To do> From the mailing-list post on QVariant comparisons below, reproduce word for word the passage starting at "Because that's the" and ending at "call it buggy.".

Exercise text>
════════

[Development] Should QVariant be doing fuzzy comparisons on doubles?
André Pönitz
apoenitz at t-online.de
Fri Sep 23 19:45:18 CEST 2016
On Fri, Sep 23, 2016 at 11:22:08AM +0200, Olivier Goffart wrote:
> > There is not much of a choice. An equivalence relation is reflexive,
> > i.e. at least Foo(a) == Foo(a) must be true. Lacking the ability
> > to compare Foos, treating them all equal at least doesn't break the
> > relation.
>
> Why do we want that kind of mathematical purity?
Because that's the only sane way to avoid ugly surprises.
> This ensure we have the most useless operator==.
> Most of the code use it for stuff like that:
>
> void setFoo(const QVariant &foo) {
> if (foo != m_foo) {
> m_foo = foo;
> emit fooChanged();
> }
> }
That gives already "surprising" behaviour if fed with QChar('a') and
QString("a") in a row.
And it is "surprising" to a degree that I'd call it buggy.
> And suddenly returning always true if the variant has the same type will break
> this code. And i think will break most use case for QVariant::operator==
Most of the uses of QVariant::operator==() ARE ALREADY BROKEN, and will
not be fixable if people refuse to accept basic requirements.
> What use case did you have in mind where a reflexive relation is any usefull?
> There is the case of the key of a QHash or in a QSet, but even then i'm not
> sure it is wise that all QVariant of the same type map to the "same" value.
The discussion started with making QVariant ready for use in hashs.
> So let's be pragmatic here and do something usefull rather than something
> methematicaly correct, but useless and that break lot of code.
This "pragmatism" has already led to the current situation where
the number of items in a QMap with QVariant keys depend on the
order of insertion and other crap.
> Now that we have C++11 and we can use some expression SFINAE, we can do
> something like:
>
>
> template<class T>
> auto registerEqualityOperator()
> -> decltype(std::declval<T>() == std::declval<T>())
>
> Called from qRegisterMetaType, which automatically register the operator== if
> it exists.
>
>
> The QVariant::operator== could return false if none was registered. And
> possibly print a qWarning: "Attempting to compare two QVariant containing type
> 'Foo' which has no equality operation registered".
That would be ok to, but does not invalidate my point.

════════

Given information>

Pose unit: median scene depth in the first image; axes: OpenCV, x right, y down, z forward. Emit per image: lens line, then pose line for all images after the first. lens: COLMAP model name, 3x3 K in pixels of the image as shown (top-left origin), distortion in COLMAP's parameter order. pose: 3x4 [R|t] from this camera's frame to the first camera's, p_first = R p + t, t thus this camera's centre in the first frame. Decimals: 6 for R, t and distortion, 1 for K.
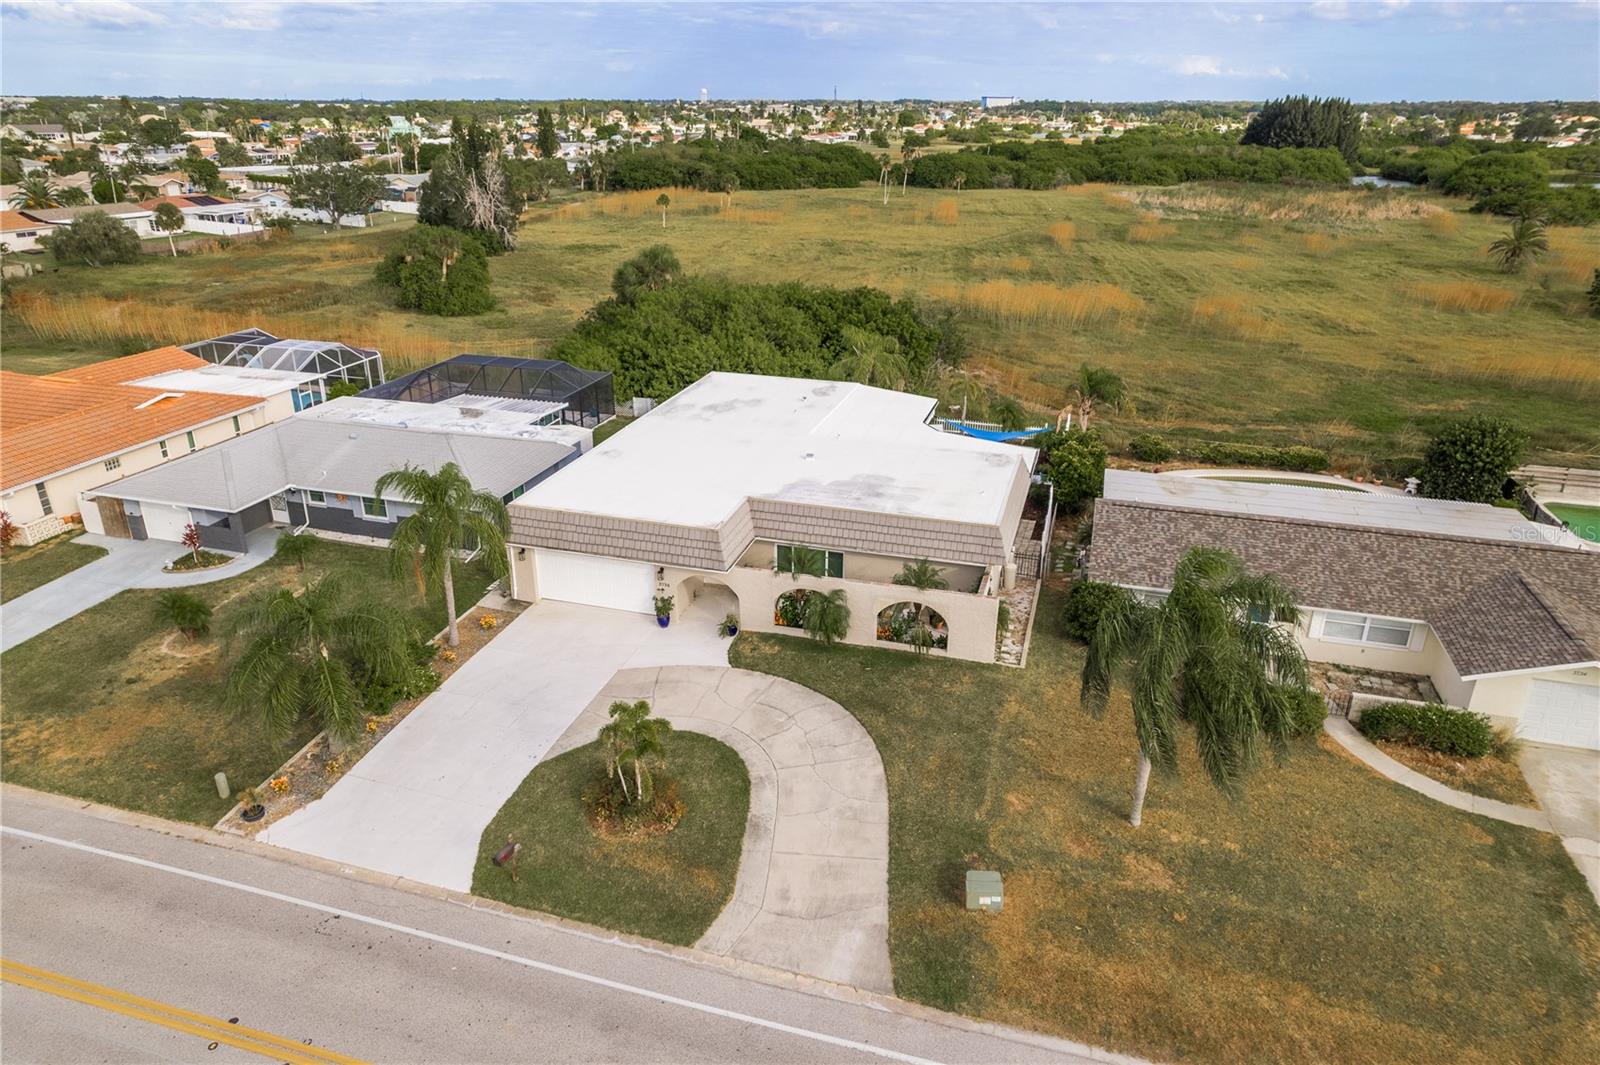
lens RADIAL K [[1034.2, 0, 800.0], [0, 1034.2, 532.5], [0, 0, 1]] dist [-0.067670, 0.078634]
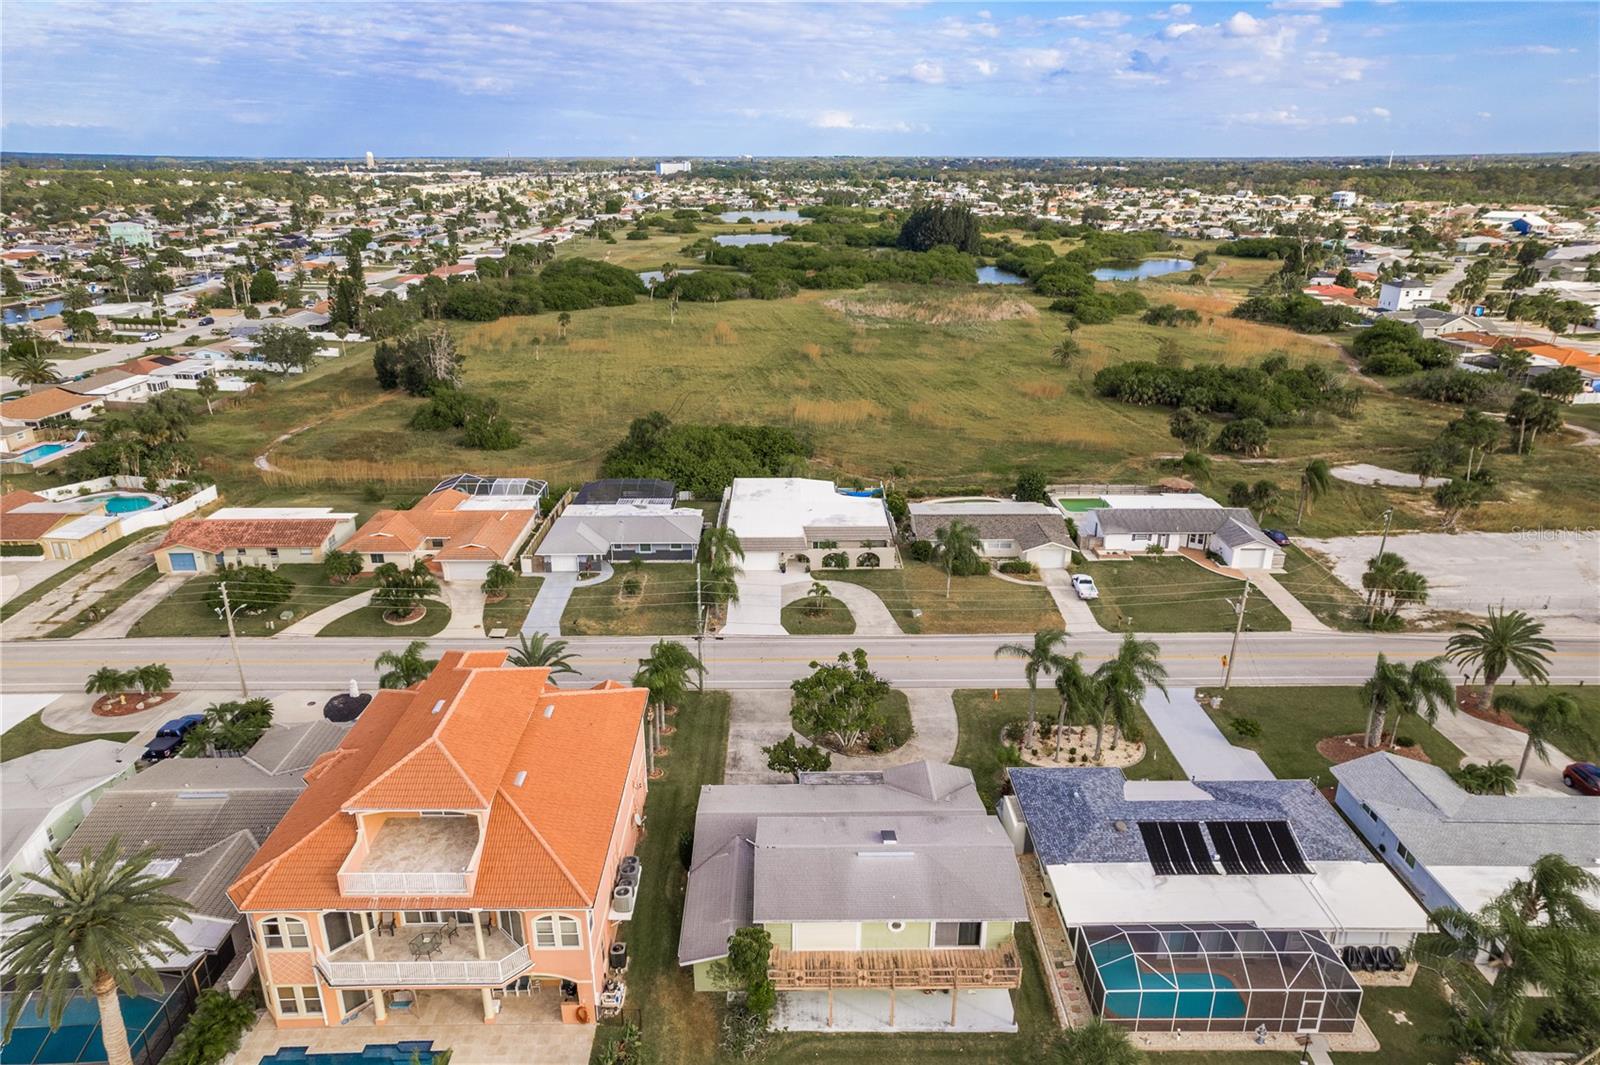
lens RADIAL K [[1012.2, 0, 798.2], [0, 1012.2, 541.0], [0, 0, 1]] dist [-0.051862, 0.084044]
pose [[0.953807, -0.112189, 0.278687, -0.682665], [0.120743, 0.992590, -0.013663, 0.034866], [-0.275089, 0.046682, 0.960285, -1.372677]]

════════

Expected answer>
Because that's the only sane way to avoid ugly surprises.
> This ensure we have the most useless operator==.
> Most of the code use it for stuff like that:
>
> void setFoo(const QVariant &foo) {
> if (foo != m_foo) {
> m_foo = foo;
> emit fooChanged();
> }
> }
That gives already "surprising" behaviour if fed with QChar('a') and
QString("a") in a row.
And it is "surprising" to a degree that I'd call it buggy.